Today, revenue management specialists and systems work at most airlines to sell the right product to the right customer at the right moment at the right price on the right distribution channel. (Revenue management strategies in hotels are also common.) One of the critical components of revenue management is dynamic pricing. Let’s talk about the current methods of dynamic pricing and how the techniques are maturing to match the current airline distribution market.
What are dynamic and static pricing: evolution of flight pricing strategies
Traditionally and most commonly, airlines have been using static pricing. An airline creates its fare structure using a limited number of price points based on reservation booking designators (RBD) and then published through ATPCO. Each price point is developed for a specific customer segment and demand situation.
Namely, there are price-sensitive passengers who are not locked in on a date or schedule and will pick the cheapest fare regardless of long layovers. Others must reach a destination on time and will pay any price to travel on a specific day.
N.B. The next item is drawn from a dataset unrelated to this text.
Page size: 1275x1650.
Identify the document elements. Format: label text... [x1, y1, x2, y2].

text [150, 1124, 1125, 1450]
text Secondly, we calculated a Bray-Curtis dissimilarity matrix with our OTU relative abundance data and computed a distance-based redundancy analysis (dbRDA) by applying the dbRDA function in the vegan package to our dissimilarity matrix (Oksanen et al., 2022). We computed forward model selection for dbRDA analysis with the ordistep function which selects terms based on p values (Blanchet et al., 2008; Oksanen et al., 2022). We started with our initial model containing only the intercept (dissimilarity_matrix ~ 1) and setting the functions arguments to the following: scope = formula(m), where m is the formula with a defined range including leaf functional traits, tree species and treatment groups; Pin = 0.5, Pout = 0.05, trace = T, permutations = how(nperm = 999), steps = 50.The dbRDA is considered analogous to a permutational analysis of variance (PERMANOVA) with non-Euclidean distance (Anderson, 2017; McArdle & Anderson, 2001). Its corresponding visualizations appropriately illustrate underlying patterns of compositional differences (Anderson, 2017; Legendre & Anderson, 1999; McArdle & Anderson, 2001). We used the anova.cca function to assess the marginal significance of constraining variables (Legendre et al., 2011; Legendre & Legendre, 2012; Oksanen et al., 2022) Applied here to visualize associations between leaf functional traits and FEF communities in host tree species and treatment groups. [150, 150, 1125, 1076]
Considering such factors as time of flight and time of purchase, sales channel, and seat class, airlines create price points for different passenger segments.
This segmentation, though, remains fairly shallow. Without understanding the competitive landscape, market conditions, distribution of fares, and more complex data that can be received only through analytics, airlines can’t effectively segment passengers beyond the typical “business or leisure” scenario. This is especially important for low-cost carriers that need more sophisticated and creative solutions to stay competitive and profitable.
Today, thanks to data-driven capabilities and technology advancements, revenue management strategies for airlines have evolved to consider tons of various criteria in real time and deliver truly personalized pricing, which we know today as dynamic.